Em depoimento, o enteado do torturador, de 19 anos, relatou o que acontecia entre quatro paredes. Segundo a testemunha, o acusado espancava os filhos, de 6 e 8 anos, mas “tinha uma especial conduta” com a menina. Construiu uma gaiola de ferro, eletrificada, onde ela permanecia todo o tempo sentada. O jovem contou, em depoimento, que o padrasto “ficava rindo do que fazia” e, certo dia, chutou a gaiola para que as grades encostassem na criança e ela levasse um choque.

A psicóloga e psicanalista Cynthia Ladvocat, especialista em terapia familiar, explica que o dano emocional de uma tortura se mantém para o resto da vida, tanto na vítima como no autor do crime. A terapeuta diz que o acompanhamento psicológico ameniza, mas jamais apaga as sequelas de uma experiência brutal.

— A criança fica perturbada psicologicamente. Seu desenvolvimento acaba sendo violento, e é muito possível que ela reproduza aquele comportamento. Outras ficam muito assustadas e podem desenvolver distúrbios do sono, de alimentação, de fala etc.
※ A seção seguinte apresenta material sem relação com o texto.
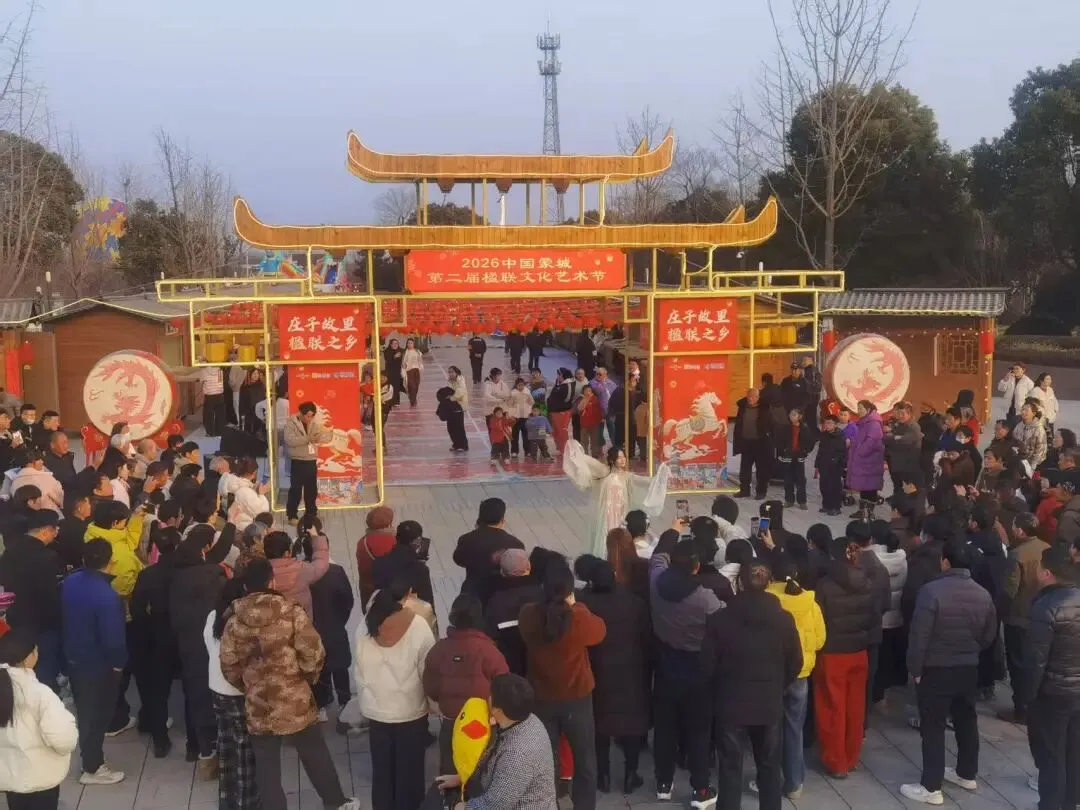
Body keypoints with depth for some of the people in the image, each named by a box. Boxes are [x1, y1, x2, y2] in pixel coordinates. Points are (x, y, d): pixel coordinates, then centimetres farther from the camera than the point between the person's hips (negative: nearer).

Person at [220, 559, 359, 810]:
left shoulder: (234, 622, -3)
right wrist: (308, 677, 8)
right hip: (294, 701, -1)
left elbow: (229, 667, 2)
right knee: (316, 755, 17)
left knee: (266, 766, 12)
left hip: (257, 706, 2)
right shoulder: (292, 612, -11)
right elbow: (312, 654, -12)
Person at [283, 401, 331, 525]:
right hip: (297, 462, -5)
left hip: (311, 461, 5)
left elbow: (327, 436, 6)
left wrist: (320, 437, -18)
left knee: (312, 489, 11)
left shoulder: (314, 423, 8)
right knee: (296, 489, -2)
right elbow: (290, 440, -20)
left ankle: (311, 514, 22)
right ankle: (292, 516, 6)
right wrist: (308, 438, -25)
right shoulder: (291, 423, -7)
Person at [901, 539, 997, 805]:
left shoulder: (932, 590, -20)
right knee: (966, 721, 20)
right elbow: (989, 635, 10)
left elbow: (919, 635, -20)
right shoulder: (983, 594, 0)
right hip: (969, 668, 6)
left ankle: (931, 788, 6)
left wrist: (915, 669, -9)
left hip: (935, 669, -6)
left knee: (932, 727, 1)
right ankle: (967, 774, 35)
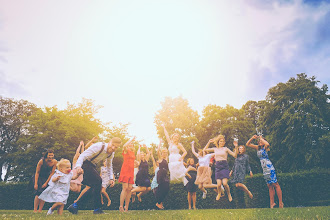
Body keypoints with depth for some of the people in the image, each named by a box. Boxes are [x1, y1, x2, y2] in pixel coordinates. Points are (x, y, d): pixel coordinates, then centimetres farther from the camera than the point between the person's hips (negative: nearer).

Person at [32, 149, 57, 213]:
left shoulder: (55, 162, -16)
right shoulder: (42, 161, -24)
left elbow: (52, 173, -9)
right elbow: (37, 172, -16)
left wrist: (46, 183, -11)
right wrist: (35, 184, -18)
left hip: (47, 178, 3)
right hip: (39, 177, -3)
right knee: (39, 192, -16)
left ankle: (40, 210, 0)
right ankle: (35, 210, -9)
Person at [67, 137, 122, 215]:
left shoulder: (111, 153, 0)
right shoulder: (98, 146, -26)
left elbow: (109, 166, 15)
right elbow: (83, 155, -31)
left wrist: (111, 178, 7)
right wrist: (78, 166, -47)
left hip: (92, 166, 9)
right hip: (85, 164, -9)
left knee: (95, 186, 3)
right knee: (98, 181, -21)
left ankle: (75, 205, 12)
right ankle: (97, 209, -12)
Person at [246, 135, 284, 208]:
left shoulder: (265, 147, -4)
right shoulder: (258, 148, 13)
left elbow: (267, 144, -30)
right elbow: (247, 144, 16)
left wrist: (261, 138, -14)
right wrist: (252, 138, 3)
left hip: (270, 168, -7)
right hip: (264, 169, 7)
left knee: (275, 184, -5)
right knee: (270, 186, 10)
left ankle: (280, 202, 0)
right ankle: (272, 203, 14)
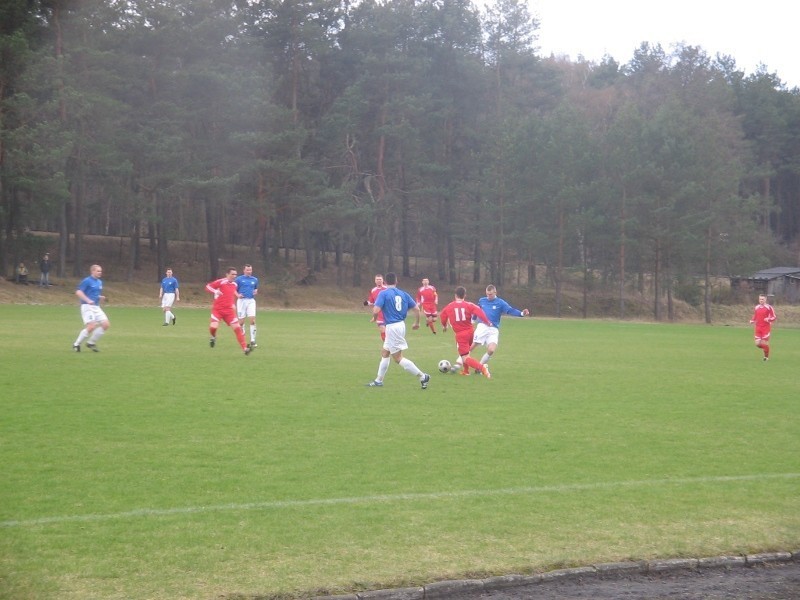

JOVEM EM CADEIRA DE RODAS AGREDIDO

Em São Gonçalo, outro caso de violência chocou a cidade em março. O acusado é o eletricista Jefferson Basílio, de 27 anos, preso em flagrante depois de agredir um adolescente de 13, que sofre da síndrome de Batten, uma doença neurodegenerativa. A violência foi registrada por uma câmera de celular instalada na sala da casa. As imagens mostram o homem, então namorado da mãe, agredindo o jovem, que não fala nem anda e estava numa cadeira de rodas. Jefferson foi preso pelo crime, mas a Justiça aceitou os argumentos da defesa para revogar a prisão preventiva do eletricista. A sentença está prevista para sair nos próximos dias.

Casos brutais não ficam restritos à periferia. Num apartamento de frente para a Lagoa Rodrigo de Freitas, uma idosa de 99 anos sofria, diariamente, nas mãos de sua cuidadora e da cozinheira da família. Na ausência de parentes, as mulheres davam tapas, beliscões e empurravam a senhora contra o chão. O tratamento degradante foi descoberto pelo filho da vítima, que instalou câmeras no apartamento após as recorrentes queixas da mãe. No processo, consta que a família da idosa recebeu cartas com ameaças do filho de uma das acusadas, que seria integrante de uma facção criminosa. A defesa tentou desclassificar o crime para maus-tratos, que tem pena menor. A juíza Marta de Oliveira Cianni Marins, no entanto, condenou as duas mulheres a cinco anos de prisão por tortura. A família da vítima não quis comentar o caso.